◆ Assignment
The answer should consist of each line from the data below that includes "back".

◆ Dataset records
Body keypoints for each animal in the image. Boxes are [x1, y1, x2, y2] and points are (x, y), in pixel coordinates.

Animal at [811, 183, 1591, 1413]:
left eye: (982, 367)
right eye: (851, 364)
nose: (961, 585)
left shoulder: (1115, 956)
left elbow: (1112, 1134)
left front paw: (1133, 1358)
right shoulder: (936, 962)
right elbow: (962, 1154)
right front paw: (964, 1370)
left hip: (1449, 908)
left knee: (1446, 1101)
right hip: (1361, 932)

==

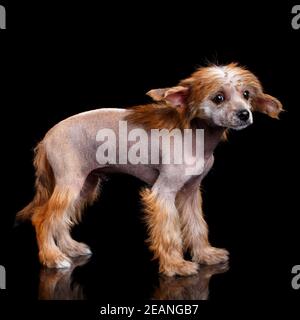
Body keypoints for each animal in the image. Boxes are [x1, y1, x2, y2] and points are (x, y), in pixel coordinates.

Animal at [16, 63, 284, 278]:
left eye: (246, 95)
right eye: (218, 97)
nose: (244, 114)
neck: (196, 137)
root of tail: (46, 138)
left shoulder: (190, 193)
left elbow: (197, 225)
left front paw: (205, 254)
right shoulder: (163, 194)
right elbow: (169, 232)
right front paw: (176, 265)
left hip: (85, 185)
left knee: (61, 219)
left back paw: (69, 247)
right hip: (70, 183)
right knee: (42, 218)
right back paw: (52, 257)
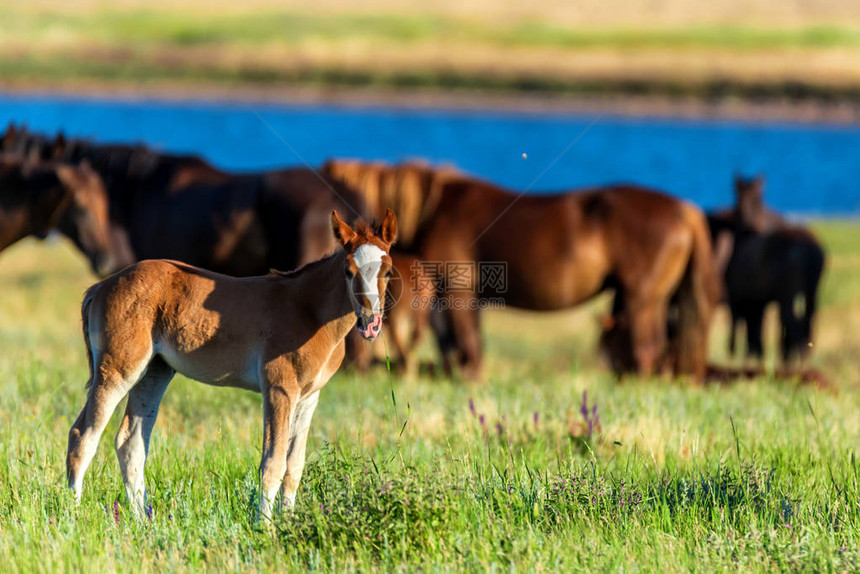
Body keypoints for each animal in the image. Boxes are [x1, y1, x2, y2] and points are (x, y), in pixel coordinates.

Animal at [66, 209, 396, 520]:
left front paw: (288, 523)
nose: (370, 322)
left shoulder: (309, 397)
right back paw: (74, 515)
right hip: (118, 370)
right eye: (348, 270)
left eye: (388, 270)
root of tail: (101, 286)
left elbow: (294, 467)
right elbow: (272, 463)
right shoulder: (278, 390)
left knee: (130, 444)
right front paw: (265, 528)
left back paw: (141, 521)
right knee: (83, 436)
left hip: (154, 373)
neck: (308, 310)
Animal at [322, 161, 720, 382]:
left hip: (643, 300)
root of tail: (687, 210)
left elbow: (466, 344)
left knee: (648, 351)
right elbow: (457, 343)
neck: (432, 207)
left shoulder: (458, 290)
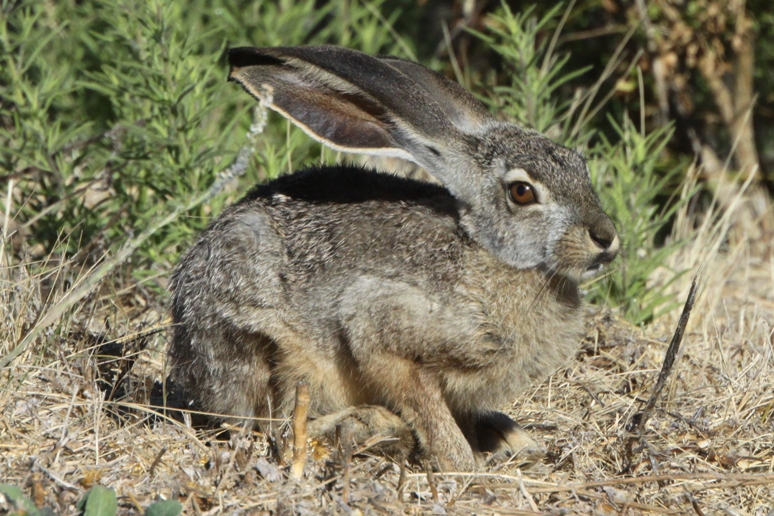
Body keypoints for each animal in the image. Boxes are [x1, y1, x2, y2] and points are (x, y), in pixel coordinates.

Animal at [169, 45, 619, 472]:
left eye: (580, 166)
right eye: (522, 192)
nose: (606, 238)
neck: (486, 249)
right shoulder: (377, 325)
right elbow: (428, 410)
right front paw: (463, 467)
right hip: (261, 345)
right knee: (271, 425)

◆ Result
left back paw: (69, 247)
right back paw: (52, 257)
right back paw: (74, 515)
left back paw: (141, 521)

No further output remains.